[Start of section]

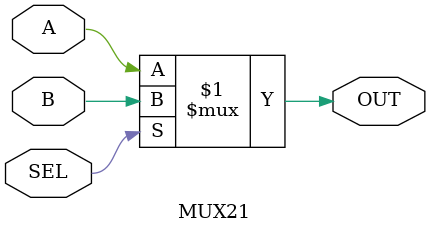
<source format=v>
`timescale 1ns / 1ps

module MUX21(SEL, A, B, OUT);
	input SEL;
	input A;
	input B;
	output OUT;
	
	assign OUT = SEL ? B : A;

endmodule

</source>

[End of section]
[Start of section]

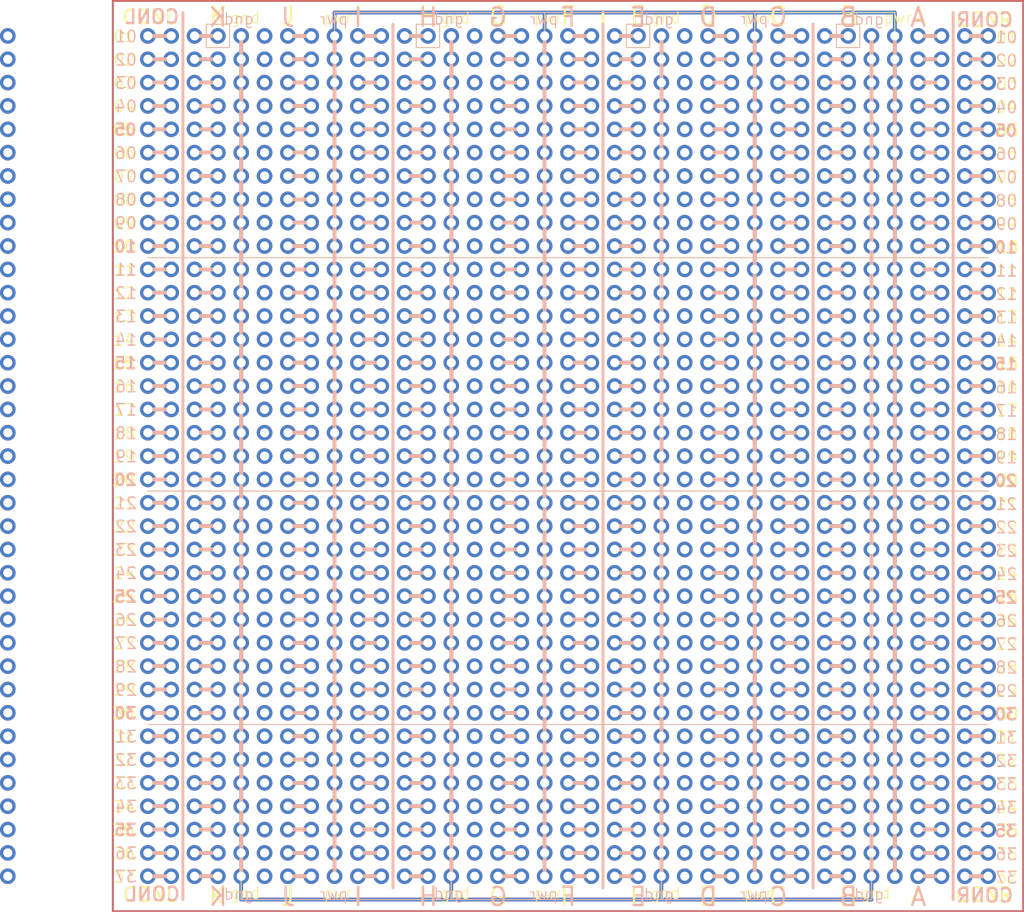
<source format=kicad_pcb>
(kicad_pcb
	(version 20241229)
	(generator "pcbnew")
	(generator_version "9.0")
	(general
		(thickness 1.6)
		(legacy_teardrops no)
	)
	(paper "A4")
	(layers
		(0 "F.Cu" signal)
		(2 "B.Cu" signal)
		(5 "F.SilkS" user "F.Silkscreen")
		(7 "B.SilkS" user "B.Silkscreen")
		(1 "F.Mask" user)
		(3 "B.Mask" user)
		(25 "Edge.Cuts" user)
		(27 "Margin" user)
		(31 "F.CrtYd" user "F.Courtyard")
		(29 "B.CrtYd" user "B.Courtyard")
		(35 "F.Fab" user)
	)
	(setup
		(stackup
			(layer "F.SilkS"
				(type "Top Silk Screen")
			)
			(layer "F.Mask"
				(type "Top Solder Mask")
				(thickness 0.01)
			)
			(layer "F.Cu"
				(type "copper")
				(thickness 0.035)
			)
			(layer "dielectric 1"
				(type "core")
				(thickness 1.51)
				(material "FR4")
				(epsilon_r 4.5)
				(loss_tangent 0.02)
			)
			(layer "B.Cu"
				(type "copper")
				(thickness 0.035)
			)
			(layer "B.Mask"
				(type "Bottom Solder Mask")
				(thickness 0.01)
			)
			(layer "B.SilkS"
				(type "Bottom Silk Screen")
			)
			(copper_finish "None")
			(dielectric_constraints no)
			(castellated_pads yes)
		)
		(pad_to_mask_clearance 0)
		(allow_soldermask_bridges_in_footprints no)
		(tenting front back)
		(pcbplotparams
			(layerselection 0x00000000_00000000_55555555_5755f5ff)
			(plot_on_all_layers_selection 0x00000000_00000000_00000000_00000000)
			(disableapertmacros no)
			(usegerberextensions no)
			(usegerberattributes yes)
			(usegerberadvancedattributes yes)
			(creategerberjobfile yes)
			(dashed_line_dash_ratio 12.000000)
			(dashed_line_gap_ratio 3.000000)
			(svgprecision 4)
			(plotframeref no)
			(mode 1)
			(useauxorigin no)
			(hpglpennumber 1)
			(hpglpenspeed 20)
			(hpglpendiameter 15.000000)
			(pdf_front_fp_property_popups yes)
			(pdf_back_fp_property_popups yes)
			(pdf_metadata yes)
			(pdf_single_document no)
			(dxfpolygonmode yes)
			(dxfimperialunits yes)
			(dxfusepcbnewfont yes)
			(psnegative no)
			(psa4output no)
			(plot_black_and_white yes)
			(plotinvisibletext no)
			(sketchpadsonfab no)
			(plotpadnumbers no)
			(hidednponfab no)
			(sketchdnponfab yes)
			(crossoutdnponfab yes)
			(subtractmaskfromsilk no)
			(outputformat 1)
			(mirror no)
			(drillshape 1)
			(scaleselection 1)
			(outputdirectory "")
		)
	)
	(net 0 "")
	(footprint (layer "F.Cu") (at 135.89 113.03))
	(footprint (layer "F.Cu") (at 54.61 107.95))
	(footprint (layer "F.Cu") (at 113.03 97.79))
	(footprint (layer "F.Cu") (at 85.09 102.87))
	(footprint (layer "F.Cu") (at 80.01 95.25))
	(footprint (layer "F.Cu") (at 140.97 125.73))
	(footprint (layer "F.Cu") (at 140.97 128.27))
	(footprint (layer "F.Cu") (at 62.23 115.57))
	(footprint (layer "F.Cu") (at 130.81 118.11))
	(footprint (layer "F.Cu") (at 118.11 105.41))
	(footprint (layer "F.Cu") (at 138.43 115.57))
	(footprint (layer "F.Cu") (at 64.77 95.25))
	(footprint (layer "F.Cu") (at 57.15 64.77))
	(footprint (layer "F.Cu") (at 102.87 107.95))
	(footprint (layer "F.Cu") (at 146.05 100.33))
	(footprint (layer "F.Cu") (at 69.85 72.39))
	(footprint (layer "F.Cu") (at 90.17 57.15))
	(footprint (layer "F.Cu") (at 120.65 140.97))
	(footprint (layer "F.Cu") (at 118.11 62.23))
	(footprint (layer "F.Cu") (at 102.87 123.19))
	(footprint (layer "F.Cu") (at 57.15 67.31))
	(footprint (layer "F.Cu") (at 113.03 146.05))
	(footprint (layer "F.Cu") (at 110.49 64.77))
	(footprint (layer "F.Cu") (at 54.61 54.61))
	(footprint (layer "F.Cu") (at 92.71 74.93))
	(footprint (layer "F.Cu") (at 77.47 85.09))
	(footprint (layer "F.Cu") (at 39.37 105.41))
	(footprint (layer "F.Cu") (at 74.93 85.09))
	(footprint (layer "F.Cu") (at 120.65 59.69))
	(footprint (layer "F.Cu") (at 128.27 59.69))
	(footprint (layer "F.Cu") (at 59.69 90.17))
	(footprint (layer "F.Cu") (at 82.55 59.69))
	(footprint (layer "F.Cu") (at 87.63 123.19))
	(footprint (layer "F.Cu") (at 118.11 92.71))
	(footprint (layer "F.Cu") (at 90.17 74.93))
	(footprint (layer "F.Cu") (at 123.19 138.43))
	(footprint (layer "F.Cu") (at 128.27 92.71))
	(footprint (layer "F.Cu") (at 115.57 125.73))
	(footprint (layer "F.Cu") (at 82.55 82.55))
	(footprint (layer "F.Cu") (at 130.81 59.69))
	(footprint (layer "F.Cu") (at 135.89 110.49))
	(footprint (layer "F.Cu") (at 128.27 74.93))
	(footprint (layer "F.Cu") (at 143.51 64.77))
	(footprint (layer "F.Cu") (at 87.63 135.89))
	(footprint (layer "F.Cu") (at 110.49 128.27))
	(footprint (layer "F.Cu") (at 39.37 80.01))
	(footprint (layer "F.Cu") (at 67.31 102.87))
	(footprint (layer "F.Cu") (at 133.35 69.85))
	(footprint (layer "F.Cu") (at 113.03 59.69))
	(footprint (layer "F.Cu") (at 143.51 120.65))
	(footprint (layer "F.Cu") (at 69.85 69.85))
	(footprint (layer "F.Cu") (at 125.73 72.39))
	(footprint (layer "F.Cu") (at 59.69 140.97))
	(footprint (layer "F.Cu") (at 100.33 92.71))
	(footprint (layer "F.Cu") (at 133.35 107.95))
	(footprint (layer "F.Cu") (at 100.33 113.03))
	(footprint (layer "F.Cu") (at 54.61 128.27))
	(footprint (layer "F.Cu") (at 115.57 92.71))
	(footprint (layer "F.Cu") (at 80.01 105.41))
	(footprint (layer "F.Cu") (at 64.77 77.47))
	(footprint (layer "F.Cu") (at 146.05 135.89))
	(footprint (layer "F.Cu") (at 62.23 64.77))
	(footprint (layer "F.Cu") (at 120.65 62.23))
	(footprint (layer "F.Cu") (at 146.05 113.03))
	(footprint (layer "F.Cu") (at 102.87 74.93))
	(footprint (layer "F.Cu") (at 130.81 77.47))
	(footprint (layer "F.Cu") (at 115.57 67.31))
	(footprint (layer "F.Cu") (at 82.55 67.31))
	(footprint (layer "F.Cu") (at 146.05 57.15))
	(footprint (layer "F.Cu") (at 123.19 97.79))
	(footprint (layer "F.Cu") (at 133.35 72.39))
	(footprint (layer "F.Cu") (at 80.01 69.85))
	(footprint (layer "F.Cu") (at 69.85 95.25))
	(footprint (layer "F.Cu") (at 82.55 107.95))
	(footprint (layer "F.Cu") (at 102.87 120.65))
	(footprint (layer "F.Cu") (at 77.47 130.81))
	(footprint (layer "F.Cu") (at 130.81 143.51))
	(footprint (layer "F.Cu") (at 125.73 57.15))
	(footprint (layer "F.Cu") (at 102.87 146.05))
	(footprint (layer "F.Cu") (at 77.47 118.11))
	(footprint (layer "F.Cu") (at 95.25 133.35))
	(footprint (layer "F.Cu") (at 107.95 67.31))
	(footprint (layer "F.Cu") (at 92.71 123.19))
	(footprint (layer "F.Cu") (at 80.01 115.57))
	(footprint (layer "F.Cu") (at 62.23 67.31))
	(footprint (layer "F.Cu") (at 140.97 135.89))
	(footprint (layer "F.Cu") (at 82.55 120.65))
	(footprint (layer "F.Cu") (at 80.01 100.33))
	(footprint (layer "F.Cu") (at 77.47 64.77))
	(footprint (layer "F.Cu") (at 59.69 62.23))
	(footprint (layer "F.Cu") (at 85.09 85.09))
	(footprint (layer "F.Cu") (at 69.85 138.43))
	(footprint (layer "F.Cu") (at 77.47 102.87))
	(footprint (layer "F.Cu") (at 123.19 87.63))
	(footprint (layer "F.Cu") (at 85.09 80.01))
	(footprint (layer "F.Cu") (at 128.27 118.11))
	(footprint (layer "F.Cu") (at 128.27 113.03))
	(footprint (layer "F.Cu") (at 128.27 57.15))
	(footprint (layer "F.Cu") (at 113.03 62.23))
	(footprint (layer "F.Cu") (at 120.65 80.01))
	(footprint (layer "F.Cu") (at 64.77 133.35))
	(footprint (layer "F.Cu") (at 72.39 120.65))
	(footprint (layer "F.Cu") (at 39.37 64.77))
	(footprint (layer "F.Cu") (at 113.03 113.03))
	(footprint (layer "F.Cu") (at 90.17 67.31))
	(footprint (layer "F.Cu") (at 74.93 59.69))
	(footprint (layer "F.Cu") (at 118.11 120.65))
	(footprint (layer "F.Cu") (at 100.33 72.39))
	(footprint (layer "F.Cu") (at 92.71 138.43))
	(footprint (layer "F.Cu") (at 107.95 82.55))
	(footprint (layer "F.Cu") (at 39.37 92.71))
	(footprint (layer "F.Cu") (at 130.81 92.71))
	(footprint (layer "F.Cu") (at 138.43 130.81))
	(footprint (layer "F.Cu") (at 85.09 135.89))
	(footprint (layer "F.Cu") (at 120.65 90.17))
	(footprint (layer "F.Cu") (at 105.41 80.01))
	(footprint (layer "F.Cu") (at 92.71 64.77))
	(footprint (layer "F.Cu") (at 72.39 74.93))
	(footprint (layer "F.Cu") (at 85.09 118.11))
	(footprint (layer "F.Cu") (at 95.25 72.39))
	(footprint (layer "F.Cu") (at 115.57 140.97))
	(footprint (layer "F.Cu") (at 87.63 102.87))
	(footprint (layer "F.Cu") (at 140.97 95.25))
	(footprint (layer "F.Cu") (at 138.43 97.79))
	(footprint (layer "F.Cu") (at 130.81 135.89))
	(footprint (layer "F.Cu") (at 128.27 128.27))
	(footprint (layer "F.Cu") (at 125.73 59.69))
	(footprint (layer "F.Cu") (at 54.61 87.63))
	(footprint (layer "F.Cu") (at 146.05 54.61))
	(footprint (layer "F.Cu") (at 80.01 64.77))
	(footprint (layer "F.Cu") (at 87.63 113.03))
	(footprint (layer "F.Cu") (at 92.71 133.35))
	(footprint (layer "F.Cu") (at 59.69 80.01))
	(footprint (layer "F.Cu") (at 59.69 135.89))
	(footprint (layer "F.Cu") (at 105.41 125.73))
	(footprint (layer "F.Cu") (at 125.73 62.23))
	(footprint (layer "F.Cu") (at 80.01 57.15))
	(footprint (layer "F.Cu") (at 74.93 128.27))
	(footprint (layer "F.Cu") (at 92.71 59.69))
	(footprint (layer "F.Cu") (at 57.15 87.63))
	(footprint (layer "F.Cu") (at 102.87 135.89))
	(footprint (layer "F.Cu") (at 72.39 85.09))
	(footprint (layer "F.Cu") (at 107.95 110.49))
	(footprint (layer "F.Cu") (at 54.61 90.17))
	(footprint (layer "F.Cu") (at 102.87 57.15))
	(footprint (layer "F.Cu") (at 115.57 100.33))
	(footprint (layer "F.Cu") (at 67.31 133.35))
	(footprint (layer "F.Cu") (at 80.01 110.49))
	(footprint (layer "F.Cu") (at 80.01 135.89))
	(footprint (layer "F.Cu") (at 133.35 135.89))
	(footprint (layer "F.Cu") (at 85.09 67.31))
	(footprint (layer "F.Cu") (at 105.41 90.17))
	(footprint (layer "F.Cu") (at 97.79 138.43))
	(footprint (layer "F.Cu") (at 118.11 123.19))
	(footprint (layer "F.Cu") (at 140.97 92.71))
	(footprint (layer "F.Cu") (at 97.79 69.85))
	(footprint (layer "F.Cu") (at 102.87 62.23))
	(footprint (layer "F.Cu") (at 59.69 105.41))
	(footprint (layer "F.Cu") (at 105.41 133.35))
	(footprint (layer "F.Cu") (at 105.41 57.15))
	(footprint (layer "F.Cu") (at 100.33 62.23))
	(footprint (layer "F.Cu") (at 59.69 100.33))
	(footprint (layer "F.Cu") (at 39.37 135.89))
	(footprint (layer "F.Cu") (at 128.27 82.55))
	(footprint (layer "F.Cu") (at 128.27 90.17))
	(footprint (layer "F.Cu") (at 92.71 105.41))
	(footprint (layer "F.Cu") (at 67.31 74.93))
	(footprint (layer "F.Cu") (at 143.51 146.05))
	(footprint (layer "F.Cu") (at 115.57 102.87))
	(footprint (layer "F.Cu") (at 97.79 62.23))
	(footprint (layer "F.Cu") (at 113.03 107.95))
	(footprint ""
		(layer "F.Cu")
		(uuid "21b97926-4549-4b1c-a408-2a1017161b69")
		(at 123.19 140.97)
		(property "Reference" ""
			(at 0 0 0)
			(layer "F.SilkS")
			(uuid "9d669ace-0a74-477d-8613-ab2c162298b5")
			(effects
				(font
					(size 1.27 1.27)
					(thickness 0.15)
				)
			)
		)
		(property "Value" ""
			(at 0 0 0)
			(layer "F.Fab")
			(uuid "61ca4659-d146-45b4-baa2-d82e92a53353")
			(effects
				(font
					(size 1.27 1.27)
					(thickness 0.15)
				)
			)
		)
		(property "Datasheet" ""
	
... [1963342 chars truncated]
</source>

[End of section]

The problem: Within the listing above, locate the line containing "(at 59.69 90.17))" and the line containing "(at 146.05 113.03))". Reproduce those two lines and all lines between them exactly, with nothing added.

Exercise result:
	(footprint (layer "F.Cu") (at 59.69 90.17))
	(footprint (layer "F.Cu") (at 82.55 59.69))
	(footprint (layer "F.Cu") (at 87.63 123.19))
	(footprint (layer "F.Cu") (at 118.11 92.71))
	(footprint (layer "F.Cu") (at 90.17 74.93))
	(footprint (layer "F.Cu") (at 123.19 138.43))
	(footprint (layer "F.Cu") (at 128.27 92.71))
	(footprint (layer "F.Cu") (at 115.57 125.73))
	(footprint (layer "F.Cu") (at 82.55 82.55))
	(footprint (layer "F.Cu") (at 130.81 59.69))
	(footprint (layer "F.Cu") (at 135.89 110.49))
	(footprint (layer "F.Cu") (at 128.27 74.93))
	(footprint (layer "F.Cu") (at 143.51 64.77))
	(footprint (layer "F.Cu") (at 87.63 135.89))
	(footprint (layer "F.Cu") (at 110.49 128.27))
	(footprint (layer "F.Cu") (at 39.37 80.01))
	(footprint (layer "F.Cu") (at 67.31 102.87))
	(footprint (layer "F.Cu") (at 133.35 69.85))
	(footprint (layer "F.Cu") (at 113.03 59.69))
	(footprint (layer "F.Cu") (at 143.51 120.65))
	(footprint (layer "F.Cu") (at 69.85 69.85))
	(footprint (layer "F.Cu") (at 125.73 72.39))
	(footprint (layer "F.Cu") (at 59.69 140.97))
	(footprint (layer "F.Cu") (at 100.33 92.71))
	(footprint (layer "F.Cu") (at 133.35 107.95))
	(footprint (layer "F.Cu") (at 100.33 113.03))
	(footprint (layer "F.Cu") (at 54.61 128.27))
	(footprint (layer "F.Cu") (at 115.57 92.71))
	(footprint (layer "F.Cu") (at 80.01 105.41))
	(footprint (layer "F.Cu") (at 64.77 77.47))
	(footprint (layer "F.Cu") (at 146.05 135.89))
	(footprint (layer "F.Cu") (at 62.23 64.77))
	(footprint (layer "F.Cu") (at 120.65 62.23))
	(footprint (layer "F.Cu") (at 146.05 113.03))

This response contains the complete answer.